Wednesday 13 December 2017

Mick Wallace firm sold 5 apartments at centre of €2.1m Revenue deal to family members

NOT ALONE: Mick Wallace
with socialist TD Clare Daly
NOT ALONE: Mick Wallace with socialist TD Clare Daly
KEEPING IT IN THE FAMILY: The Behan Square complex
his former partner Patricia Barry
and his estranged wife Mary Murphy

RONALD QUINLAN

FIVE apartments in the complex now at the centre of tax cheat TD Mick Wallace's controversial €2.1m settlement with the Revenue Commissioners were sold to members of his own family.

An investigation by the Sunday Independent can reveal that the Wexford deputy's firm, M&J Wallace, completed the sales of the five units at the Behan Square development, just off Dublin's North Circular Road, between September 2008 and August 2009, a period in which Mr Wallace has admitted to having made a conscious decision to under-declare his VAT liability to the Revenue Commissioners.

An examination of records filed at the Registry of Deeds shows how the first of the Behan Square sales was to his son, Sasha, on September 25, 2008. As a co-director with his father in M&J Wallace, Sasha made the headlines last week after it emerged that the two had drawn down pay of €289,000 between them in 2008, even as the company's finances were in freefall, declaring losses of €2.7m.

Further inspection of the records shows that M&J Wallace completed sales of apartments in Behan Square to Mr Wallace's former wife Mary Murphy Wallace on October 9, 2008; their son, Fionn, on October 20, 2008; his niece Gwenda on November 4, 2008; and his sister, Chrissie Harpur on August 20, 2009.

While there is no absolutely no suggestion of any impropriety in the sale of the Behan Square apartments by M&J Wallace to members of Mr Wallace's own family, news of the transactions will invariably raise yet more questions for the beleaguered deputy.

In 2009, the flamboyant developer turned politician transferred the ownership of Casa Wallace -- a vineyard complete with a five-bedroom, three-storey house he owned in Langhe Hills, the famous wine-making region of Piedmont in Italy -- to his brother, Joseph, by way of settlement of a €550,000 debt he owed him for building supplies.

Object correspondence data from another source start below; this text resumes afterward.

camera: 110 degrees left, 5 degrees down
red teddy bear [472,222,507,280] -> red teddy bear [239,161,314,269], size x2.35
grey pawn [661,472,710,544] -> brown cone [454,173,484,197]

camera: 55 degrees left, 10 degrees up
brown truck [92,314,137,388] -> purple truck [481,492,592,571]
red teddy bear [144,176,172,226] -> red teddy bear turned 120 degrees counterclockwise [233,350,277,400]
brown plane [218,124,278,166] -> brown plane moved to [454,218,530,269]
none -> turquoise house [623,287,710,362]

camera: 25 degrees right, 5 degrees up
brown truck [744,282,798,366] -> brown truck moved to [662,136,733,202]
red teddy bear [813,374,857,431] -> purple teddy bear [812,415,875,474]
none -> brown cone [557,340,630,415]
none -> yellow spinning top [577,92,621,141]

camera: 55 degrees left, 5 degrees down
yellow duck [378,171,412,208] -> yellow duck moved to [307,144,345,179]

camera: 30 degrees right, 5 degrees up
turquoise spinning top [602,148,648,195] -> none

The listing of the €2.1m settlement reached by M&J Wallace with the Revenue Commissioners on its latest list of tax defaulters, published last Tuesday, had already served to keep the Wexford TD's travails to the fore.

Last Thursday, Mr Wallace attempted to draw a line under the raging controversy in relation to his company's tax affairs, delivering a 15-minute speech to the Dail in which he apologised profusely for "a mistake made by the company M&J Wallace before I had been elected".

Explaining his decision to under-declare the VAT liabilities of his company in 2009 in the same speech, Mr Wallace said the monies which should have gone to the Revenue Commissioners had been used for the completion of a large project on the North Circular Road after his banks "pulled the plug". He stressed that it had been his intention to repay the money within six to 12 months once his company had worked its way through the crisis then facing it.

Repeated efforts by this newspaper to contact the Wexford TD and his son and co-director, Sasha, to discuss the sale of apartments in Behan Square to members of the Wallace family proved unsuccessful.

Contacted by phone yesterday, Mr Wallace's former wife, Mary Murphy Wallace, said she had no comment to make when asked to explain her decision to purchase an apartment there.

"No comment. I already had somebody (from the press) around here during the week and I asked them to leave," she said before ending the call.

In a series of questions sent to his Oireachtas and business email addresses, we asked Mr Wallace, amongst other things, whether the VAT element of the monies he had received from his family for the Behan Square units had been passed to the Revenue Commissioners or used to pay down the €19m debt he owes to his single biggest bank creditor, the ACC.

We also asked whether the members of his family had received any discount on the prices of the apartments. Were this to have occurred, the issue of CAT (Capital Acquisitions Tax), more commonly known as 'gift tax', could potentially have arisen.

Last Friday afternoon, Mr Wallace's mobile phone appeared to have been diverted. Responding to a call from the Sunday Independent, an unidentified woman said that the independent TD had gone for his lunch. The same woman said she did not know if he would be returning to his Dail office that day and could not say whether she would be in contact with him.